> _EXERCISE DETAILS_
Word for word, please restate each record and pass over the pictures.

+ + + +

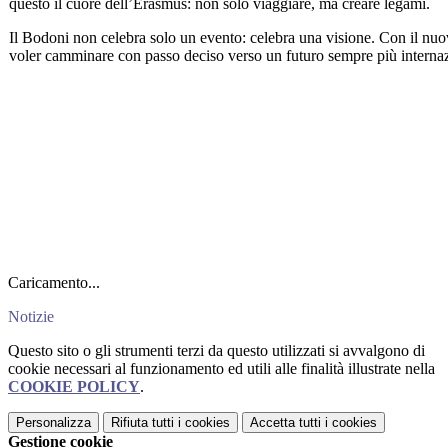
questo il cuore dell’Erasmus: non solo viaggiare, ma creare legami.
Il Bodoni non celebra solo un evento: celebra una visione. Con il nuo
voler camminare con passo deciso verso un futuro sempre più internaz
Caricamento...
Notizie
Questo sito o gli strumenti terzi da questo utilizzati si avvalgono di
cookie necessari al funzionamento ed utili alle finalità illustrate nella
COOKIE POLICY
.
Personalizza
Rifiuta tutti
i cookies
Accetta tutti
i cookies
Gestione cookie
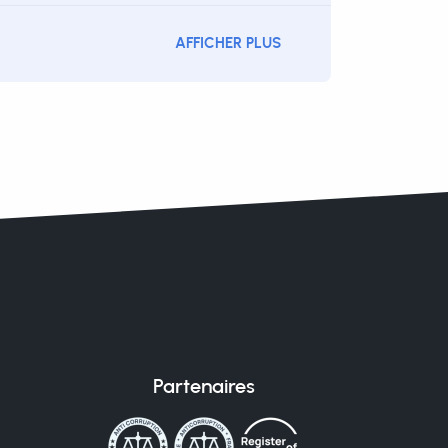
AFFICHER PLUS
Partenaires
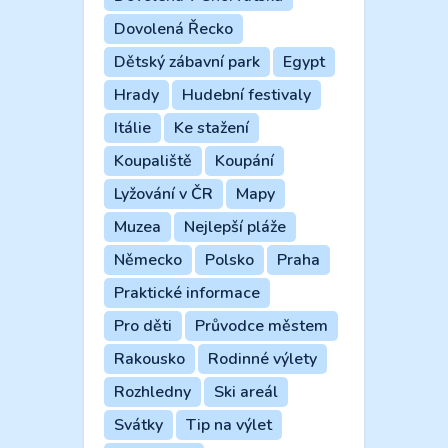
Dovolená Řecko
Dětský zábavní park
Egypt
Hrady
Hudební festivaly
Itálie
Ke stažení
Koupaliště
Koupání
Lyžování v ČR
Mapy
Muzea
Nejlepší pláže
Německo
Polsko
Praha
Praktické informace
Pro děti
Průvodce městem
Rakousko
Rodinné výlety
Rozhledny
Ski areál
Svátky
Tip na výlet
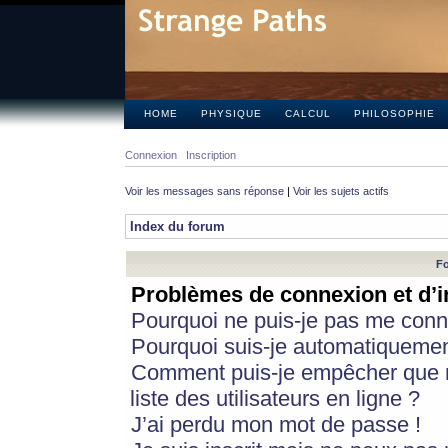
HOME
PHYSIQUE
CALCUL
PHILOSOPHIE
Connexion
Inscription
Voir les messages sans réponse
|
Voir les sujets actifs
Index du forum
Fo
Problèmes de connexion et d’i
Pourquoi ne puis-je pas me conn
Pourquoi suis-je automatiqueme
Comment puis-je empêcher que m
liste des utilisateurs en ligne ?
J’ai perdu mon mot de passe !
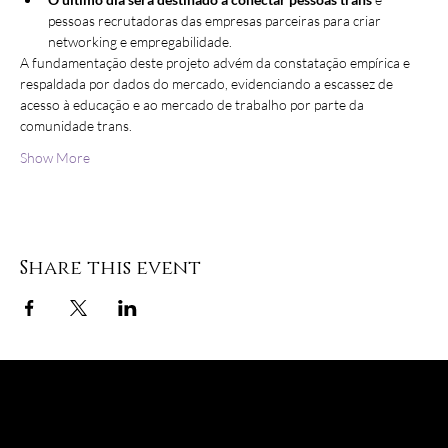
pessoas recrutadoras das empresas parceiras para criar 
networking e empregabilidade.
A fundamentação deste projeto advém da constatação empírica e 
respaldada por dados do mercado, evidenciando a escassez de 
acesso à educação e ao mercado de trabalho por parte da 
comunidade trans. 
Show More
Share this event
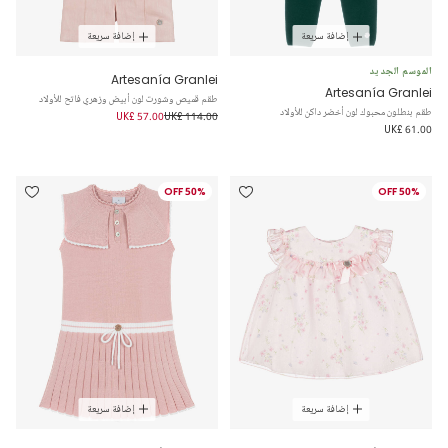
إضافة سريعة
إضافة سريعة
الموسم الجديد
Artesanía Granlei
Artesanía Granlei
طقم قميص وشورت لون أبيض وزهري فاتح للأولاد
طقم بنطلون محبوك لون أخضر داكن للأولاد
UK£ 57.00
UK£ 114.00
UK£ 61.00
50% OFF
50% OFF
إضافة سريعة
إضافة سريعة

+ + + +

> _RESPONSE AREA_
questo il cuore dell’Erasmus: non solo viaggiare, ma creare legami.
Il Bodoni non celebra solo un evento: celebra una visione. Con il nuo
voler camminare con passo deciso verso un futuro sempre più internaz
Caricamento...
Notizie
Questo sito o gli strumenti terzi da questo utilizzati si avvalgono di
cookie necessari al funzionamento ed utili alle finalità illustrate nella
COOKIE POLICY
.
Personalizza
Rifiuta tutti
i cookies
Accetta tutti
i cookies
Gestione cookie
AFFICHER PLUS
Partenaires
Dovolená Řecko
Dětský zábavní park
Egypt
Hrady
Hudební festivaly
Itálie
Ke stažení
Koupaliště
Koupání
Lyžování v ČR
Mapy
Muzea
Nejlepší pláže
Německo
Polsko
Praha
Praktické informace
Pro děti
Průvodce městem
Rakousko
Rodinné výlety
Rozhledny
Ski areál
Svátky
Tip na výlet
HOME
PHYSIQUE
CALCUL
PHILOSOPHIE
Connexion
Inscription
Voir les messages sans réponse
|
Voir les sujets actifs
Index du forum
Fo
Problèmes de connexion et d’i
Pourquoi ne puis-je pas me conn
Pourquoi suis-je automatiqueme
Comment puis-je empêcher que m
liste des utilisateurs en ligne ?
J’ai perdu mon mot de passe !
pessoas recrutadoras das empresas parceiras para criar 
networking e empregabilidade.
A fundamentação deste projeto advém da constatação empírica e 
respaldada por dados do mercado, evidenciando a escassez de 
acesso à educação e ao mercado de trabalho por parte da 
comunidade trans. 
Show More
Share this event
إضافة سريعة
إضافة سريعة
الموسم الجديد
Artesanía Granlei
Artesanía Granlei
طقم قميص وشورت لون أبيض وزهري فاتح للأولاد
طقم بنطلون محبوك لون أخضر داكن للأولاد
UK£ 57.00
UK£ 114.00
UK£ 61.00
50% OFF
50% OFF
إضافة سريعة
إضافة سريعة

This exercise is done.